Results of a study that measured sleep efficiency have revealed that people who are more exposed to nitrogen dioxide and small air particles (known as PM 2.5s), are more likely to have low sleep efficiency.
Researchers say that the poor sleep could be down to the impact of air pollution on the body.
The study looked at the proportion of time participants spent asleep in bed at night compared with being awake (sleep efficiency).
It focussed on air pollution data captured for nitrogen dioxide and PM2.5 levels over a five-year period in six US cities, including data captured near the homes of the 1,863 participants.
Martha Billings, assistant professor of medicine at the University of Washington and co-author of the research, said: “Your nose, your sinuses and the back of your throat can all be irritated by those pollutants so that can cause some sleep disruption as well as from breathing issues.”
She added that pollutants entering the blood could have an effect on the brain and the regulation of breathing.
Researchers captured data from the participants’ medical-grade wearable devices over a period of seven consecutive days to monitor fine movements while they slept.
The team then took all of the participants and split them into four groups based on their air pollution exposure.
After taking into account factors including age, smoking status and medical conditions, the team found that those exposed to the highest levels of air pollution over five years were more likely to be in the bottom group for sleep efficiency than those exposed to the lowest levels.
However, it is not clear whether the pollution itself was affecting the participants’ sleep or whether the poorer sleep quality might be down to other pollution factors, such as traffic noise.

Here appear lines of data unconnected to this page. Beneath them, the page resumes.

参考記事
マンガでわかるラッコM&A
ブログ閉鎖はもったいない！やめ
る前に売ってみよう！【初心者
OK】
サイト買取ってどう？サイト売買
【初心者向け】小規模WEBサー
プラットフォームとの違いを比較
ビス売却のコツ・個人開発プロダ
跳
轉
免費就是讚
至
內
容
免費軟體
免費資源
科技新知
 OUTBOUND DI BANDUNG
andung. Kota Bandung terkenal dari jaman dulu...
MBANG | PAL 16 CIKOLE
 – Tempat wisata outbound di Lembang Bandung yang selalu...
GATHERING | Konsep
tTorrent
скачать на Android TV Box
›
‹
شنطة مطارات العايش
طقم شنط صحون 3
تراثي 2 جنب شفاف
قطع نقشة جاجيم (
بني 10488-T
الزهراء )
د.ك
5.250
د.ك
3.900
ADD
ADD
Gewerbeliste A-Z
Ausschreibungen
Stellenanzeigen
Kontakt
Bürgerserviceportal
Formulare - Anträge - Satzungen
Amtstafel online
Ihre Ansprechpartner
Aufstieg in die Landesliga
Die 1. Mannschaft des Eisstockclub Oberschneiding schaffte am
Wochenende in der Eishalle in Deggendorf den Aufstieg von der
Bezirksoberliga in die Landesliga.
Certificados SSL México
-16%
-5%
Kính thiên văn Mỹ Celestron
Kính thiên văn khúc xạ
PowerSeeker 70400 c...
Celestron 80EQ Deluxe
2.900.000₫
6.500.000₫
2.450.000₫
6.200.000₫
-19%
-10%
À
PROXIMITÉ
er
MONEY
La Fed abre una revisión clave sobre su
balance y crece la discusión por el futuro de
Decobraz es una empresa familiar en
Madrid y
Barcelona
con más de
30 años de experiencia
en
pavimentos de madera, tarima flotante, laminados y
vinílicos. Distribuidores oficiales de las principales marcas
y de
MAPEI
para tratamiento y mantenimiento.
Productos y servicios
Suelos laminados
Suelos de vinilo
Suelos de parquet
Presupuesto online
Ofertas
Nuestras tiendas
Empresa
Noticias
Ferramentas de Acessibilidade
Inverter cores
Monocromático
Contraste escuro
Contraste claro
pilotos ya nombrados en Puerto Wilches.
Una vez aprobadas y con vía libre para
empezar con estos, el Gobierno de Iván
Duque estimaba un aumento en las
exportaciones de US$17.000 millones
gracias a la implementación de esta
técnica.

Also, data from one week’s sleep might not reflect an individual’s typical sleep pattern.
Roy Harrison, professor of environmental health at the University of Birmingham, said: “Previous research has shown associations between nitrogen dioxide exposures and effects upon various physiological and biochemical functions in the body, as well as hospital admissions and mortality.
“It should therefore come as no surprise that such exposures also affect sleep patterns.”